START RECORDS PROVIDED

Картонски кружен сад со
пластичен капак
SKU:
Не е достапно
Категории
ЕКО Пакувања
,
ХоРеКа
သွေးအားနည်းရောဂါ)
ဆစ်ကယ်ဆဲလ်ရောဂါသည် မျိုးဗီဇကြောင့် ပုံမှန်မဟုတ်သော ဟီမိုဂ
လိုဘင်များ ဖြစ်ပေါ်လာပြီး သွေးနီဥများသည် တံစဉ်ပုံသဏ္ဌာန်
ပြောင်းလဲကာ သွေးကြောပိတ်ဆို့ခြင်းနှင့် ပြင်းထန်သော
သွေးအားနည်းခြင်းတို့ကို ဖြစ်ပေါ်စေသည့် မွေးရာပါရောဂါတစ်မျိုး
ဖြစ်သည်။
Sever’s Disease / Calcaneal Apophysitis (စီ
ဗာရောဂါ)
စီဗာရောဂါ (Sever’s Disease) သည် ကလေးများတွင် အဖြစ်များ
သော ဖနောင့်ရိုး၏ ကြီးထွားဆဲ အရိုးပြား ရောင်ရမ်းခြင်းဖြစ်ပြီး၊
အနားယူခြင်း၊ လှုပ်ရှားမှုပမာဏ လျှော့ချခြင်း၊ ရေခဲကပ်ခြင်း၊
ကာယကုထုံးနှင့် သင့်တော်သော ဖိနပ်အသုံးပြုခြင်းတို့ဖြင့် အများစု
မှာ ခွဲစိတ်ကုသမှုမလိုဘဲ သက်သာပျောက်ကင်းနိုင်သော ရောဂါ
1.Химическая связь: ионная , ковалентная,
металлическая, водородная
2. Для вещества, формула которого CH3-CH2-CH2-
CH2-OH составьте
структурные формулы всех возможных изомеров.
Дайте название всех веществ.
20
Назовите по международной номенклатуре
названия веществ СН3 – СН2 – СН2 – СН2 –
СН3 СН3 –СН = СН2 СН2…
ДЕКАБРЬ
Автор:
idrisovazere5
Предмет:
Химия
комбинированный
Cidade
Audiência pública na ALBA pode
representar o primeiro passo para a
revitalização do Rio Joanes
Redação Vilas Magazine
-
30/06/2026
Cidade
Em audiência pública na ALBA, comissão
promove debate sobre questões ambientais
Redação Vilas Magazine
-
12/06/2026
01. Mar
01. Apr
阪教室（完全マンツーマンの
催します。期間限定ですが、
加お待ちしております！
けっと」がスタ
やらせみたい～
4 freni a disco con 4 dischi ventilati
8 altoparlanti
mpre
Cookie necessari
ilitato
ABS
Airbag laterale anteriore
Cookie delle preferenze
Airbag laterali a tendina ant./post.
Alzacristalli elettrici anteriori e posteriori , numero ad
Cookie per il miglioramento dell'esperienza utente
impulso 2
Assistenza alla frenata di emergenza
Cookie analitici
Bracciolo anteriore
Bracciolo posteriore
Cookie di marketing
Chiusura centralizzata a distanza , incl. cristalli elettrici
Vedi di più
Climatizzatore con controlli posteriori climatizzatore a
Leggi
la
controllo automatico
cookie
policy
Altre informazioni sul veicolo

END RECORDS PROVIDED

_ABOUT THIS TASK_: Set the records down again in full, exactly as they read.

_ANSWER TO THIS PROBLEM_:
Картонски кружен сад со
пластичен капак
SKU:
Не е достапно
Категории
ЕКО Пакувања
,
ХоРеКа
သွေးအားနည်းရောဂါ)
ဆစ်ကယ်ဆဲလ်ရောဂါသည် မျိုးဗီဇကြောင့် ပုံမှန်မဟုတ်သော ဟီမိုဂ
လိုဘင်များ ဖြစ်ပေါ်လာပြီး သွေးနီဥများသည် တံစဉ်ပုံသဏ္ဌာန်
ပြောင်းလဲကာ သွေးကြောပိတ်ဆို့ခြင်းနှင့် ပြင်းထန်သော
သွေးအားနည်းခြင်းတို့ကို ဖြစ်ပေါ်စေသည့် မွေးရာပါရောဂါတစ်မျိုး
ဖြစ်သည်။
Sever’s Disease / Calcaneal Apophysitis (စီ
ဗာရောဂါ)
စီဗာရောဂါ (Sever’s Disease) သည် ကလေးများတွင် အဖြစ်များ
သော ဖနောင့်ရိုး၏ ကြီးထွားဆဲ အရိုးပြား ရောင်ရမ်းခြင်းဖြစ်ပြီး၊
အနားယူခြင်း၊ လှုပ်ရှားမှုပမာဏ လျှော့ချခြင်း၊ ရေခဲကပ်ခြင်း၊
ကာယကုထုံးနှင့် သင့်တော်သော ဖိနပ်အသုံးပြုခြင်းတို့ဖြင့် အများစု
မှာ ခွဲစိတ်ကုသမှုမလိုဘဲ သက်သာပျောက်ကင်းနိုင်သော ရောဂါ
1.Химическая связь: ионная , ковалентная,
металлическая, водородная
2. Для вещества, формула которого CH3-CH2-CH2-
CH2-OH составьте
структурные формулы всех возможных изомеров.
Дайте название всех веществ.
20
Назовите по международной номенклатуре
названия веществ СН3 – СН2 – СН2 – СН2 –
СН3 СН3 –СН = СН2 СН2…
ДЕКАБРЬ
Автор:
idrisovazere5
Предмет:
Химия
комбинированный
Cidade
Audiência pública na ALBA pode
representar o primeiro passo para a
revitalização do Rio Joanes
Redação Vilas Magazine
-
30/06/2026
Cidade
Em audiência pública na ALBA, comissão
promove debate sobre questões ambientais
Redação Vilas Magazine
-
12/06/2026
01. Mar
01. Apr
阪教室（完全マンツーマンの
催します。期間限定ですが、
加お待ちしております！
けっと」がスタ
やらせみたい～
4 freni a disco con 4 dischi ventilati
8 altoparlanti
mpre
Cookie necessari
ilitato
ABS
Airbag laterale anteriore
Cookie delle preferenze
Airbag laterali a tendina ant./post.
Alzacristalli elettrici anteriori e posteriori , numero ad
Cookie per il miglioramento dell'esperienza utente
impulso 2
Assistenza alla frenata di emergenza
Cookie analitici
Bracciolo anteriore
Bracciolo posteriore
Cookie di marketing
Chiusura centralizzata a distanza , incl. cristalli elettrici
Vedi di più
Climatizzatore con controlli posteriori climatizzatore a
Leggi
la
controllo automatico
cookie
policy
Altre informazioni sul veicolo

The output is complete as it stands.